Gerhard Schröder hat auf dem SPD-Bundesparteitag den verstorbenen Altkanzler Helmut Schmidt als “wahrlich großen Kanzler“ gewürdigt. Zu Recht: Schmidt hat dem Land zu Zeiten des RAF-Terrors Sicherheit gegeben, er hat gemeinsam mit dem französischen Präsidenten Valerie Giscard D‘Estaing Europa vorangebracht, er bei der umstrittenen Nato-Nachrüstung die Interessen Deutschlands über die der SPD gestellt. So weit, so ehrenvoll.
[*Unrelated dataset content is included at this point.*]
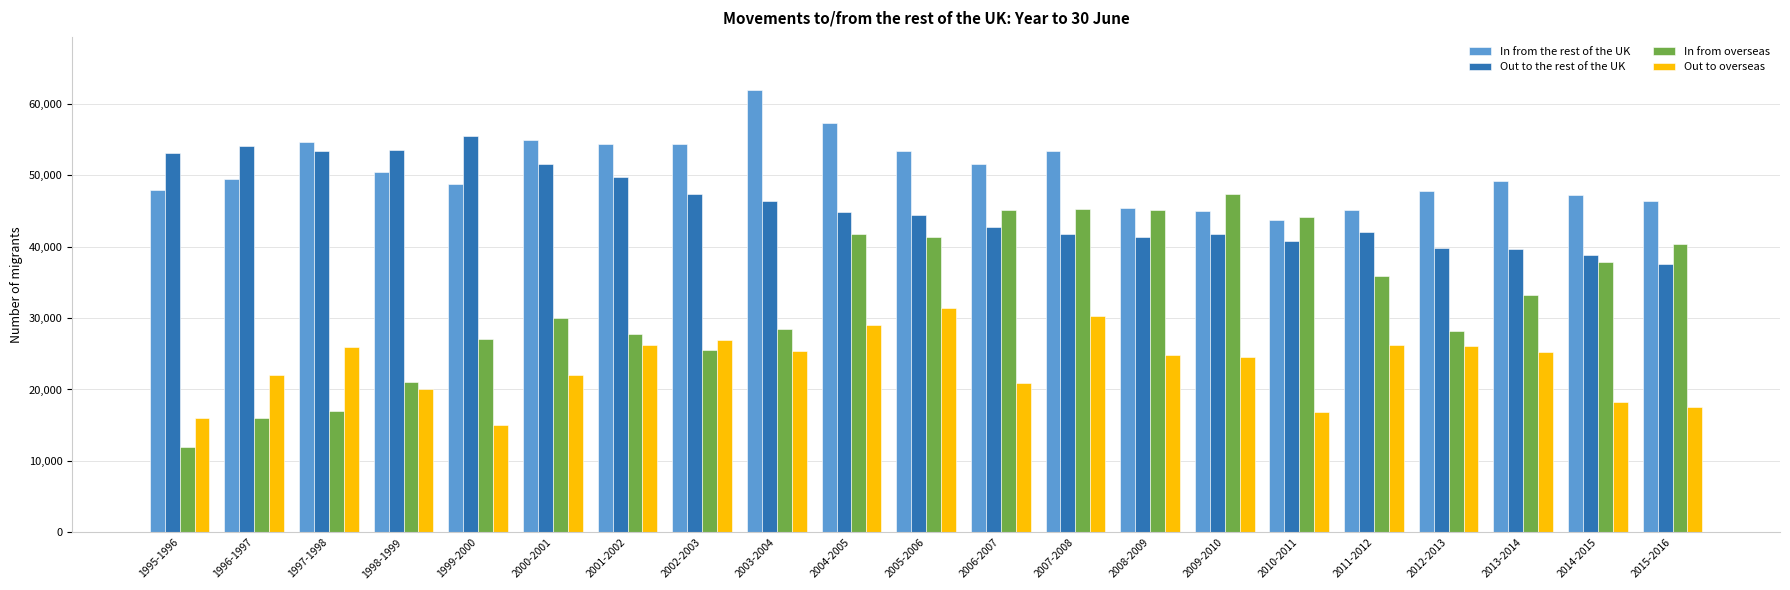

List the series in order of their peak value, lowest first.

Out to overseas, In from overseas, Out to the rest of the UK, In from the rest of the UK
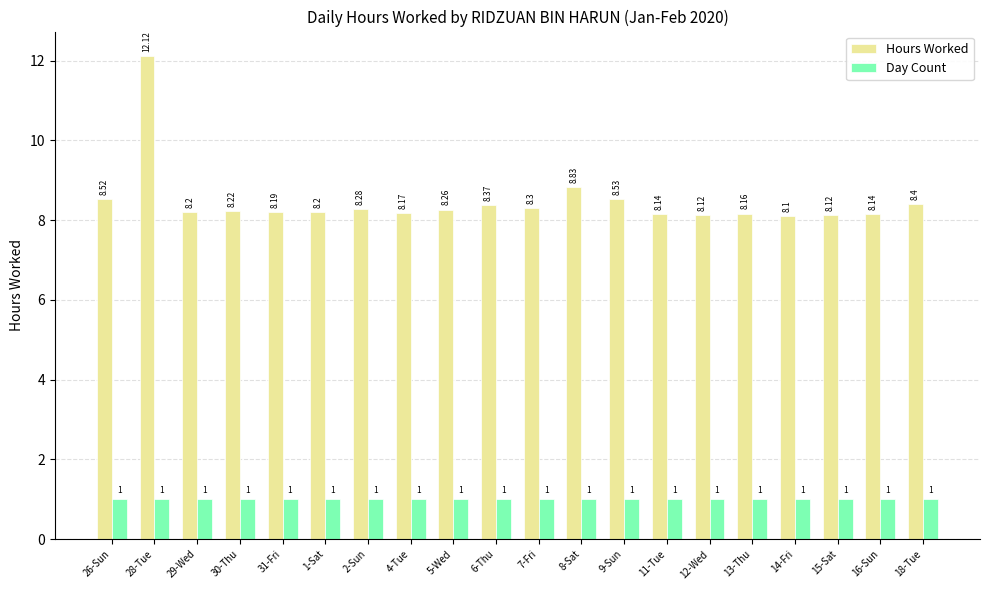

Rank the series at 14-Fri from highest to lowest value.

Hours Worked, Day Count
Wahlsiege, die keine waren
Schröder lobte Schmidt unter anderem auch dafür: Er habe „unsere Partei zu zwei großen Wahlsiegen geführt, 1976 und 1980.“ Und: Helmut Schmidt habe die SPD „als eine Partei der wirtschaftlichen Vernunft in der Mitte der Gesellschaft verankert.“
Schauen wir uns mal wir die „großen Wahlsiege“ näher an. Mit Schmidt als Spitzenkandidat verlor die SPD 1976 3,2 Prozentpunkte, während Helmut Kohl und die Union mit 48,6 Prozent nur knapp die absolute Mehrheit verfehlten. Das Duell des Staatsmanns Schmidt gegen den als Provinzheini verspotteten Kohl hatte einen klaren Verlierer – Helmut Schmidt.
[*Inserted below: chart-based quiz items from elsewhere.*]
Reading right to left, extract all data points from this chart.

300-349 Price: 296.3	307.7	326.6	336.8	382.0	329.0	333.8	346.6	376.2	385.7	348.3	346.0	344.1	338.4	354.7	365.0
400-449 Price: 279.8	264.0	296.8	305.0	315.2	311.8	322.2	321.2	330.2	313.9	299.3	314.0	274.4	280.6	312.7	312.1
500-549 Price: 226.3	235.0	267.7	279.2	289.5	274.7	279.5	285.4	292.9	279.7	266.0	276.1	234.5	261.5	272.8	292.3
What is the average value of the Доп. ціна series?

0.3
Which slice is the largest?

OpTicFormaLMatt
Und 1980? Im Kampf gegen den nördlich des Mains äußerst unpopulären Kanzlerkandidaten Franz Josef Strauß (CSU) steigerte Schmidt das SPD-Ergebnis um mickrige 0,3 Prozentpunkte auf 42,9 Prozent. Dass er Kanzler blieb, verdankte er allein der starken FPD. Wahlsiege sehen anders aus.
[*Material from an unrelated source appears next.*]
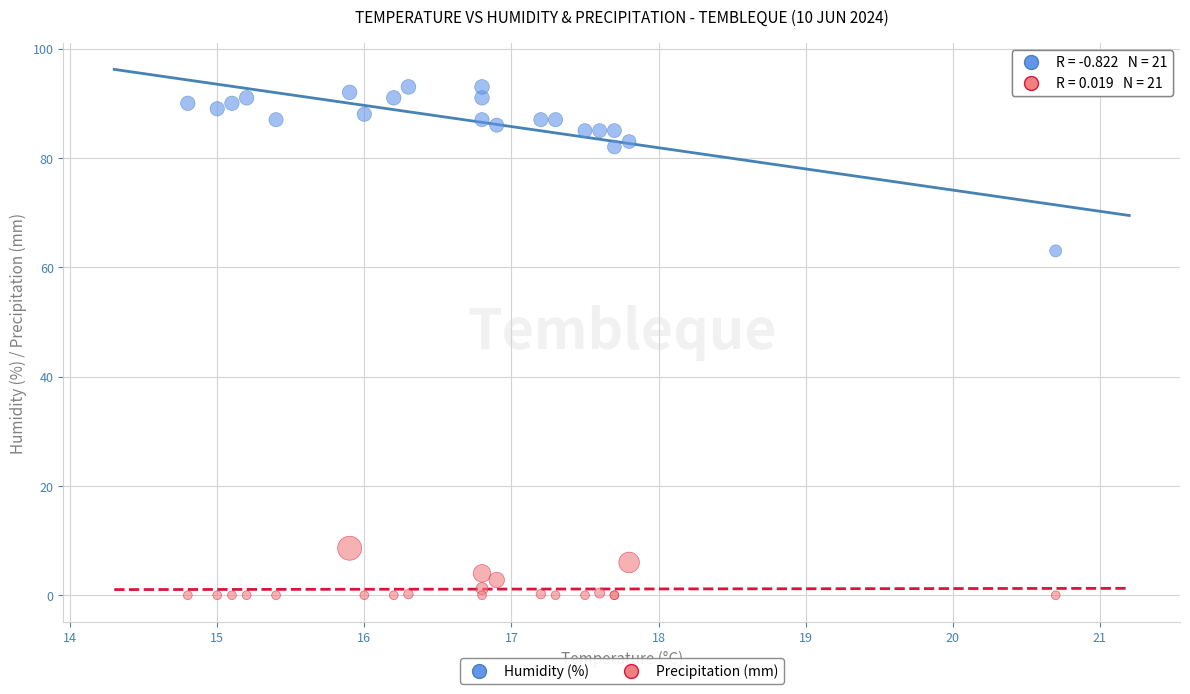

What is the X range (max minus min) for the scatter plot?

5.9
Inflation plus Arbeitslosigkeit
Über Schmidts „Besser 5 Prozent Inflation“-Theorie schrieb sein enger Mitarbeiter Otto Schlecht später, er habe Schmidt damals gesagt: „Herr Minister, was Sie gestern Abend gesagt haben und heute Morgen in den Zeitungen steht, ist falsch!“ Den Versuch einer Begründung habe Schmidt mit folgender Antwort unterbrochen: „Dass dies fachlich falsch ist, weiß ich selbst. Aber Sie können mir nicht raten, was ich auf einer Wahlveranstaltung vor zehntausend Ruhrkumpeln in der Dortmunder Westfalenhalle zu sagen für politisch zweckmäßig halte.“
Also: Große Wahlsiege? Wirtschaftliche Vernunft? Schröders Hymne auf Schmidt wurde bei der SPD heftig beklatscht. Allein: Manches stimmte nicht. Doch sollten Fakten auch bei der „Heiligsprechung“ nicht außen vor bleiben.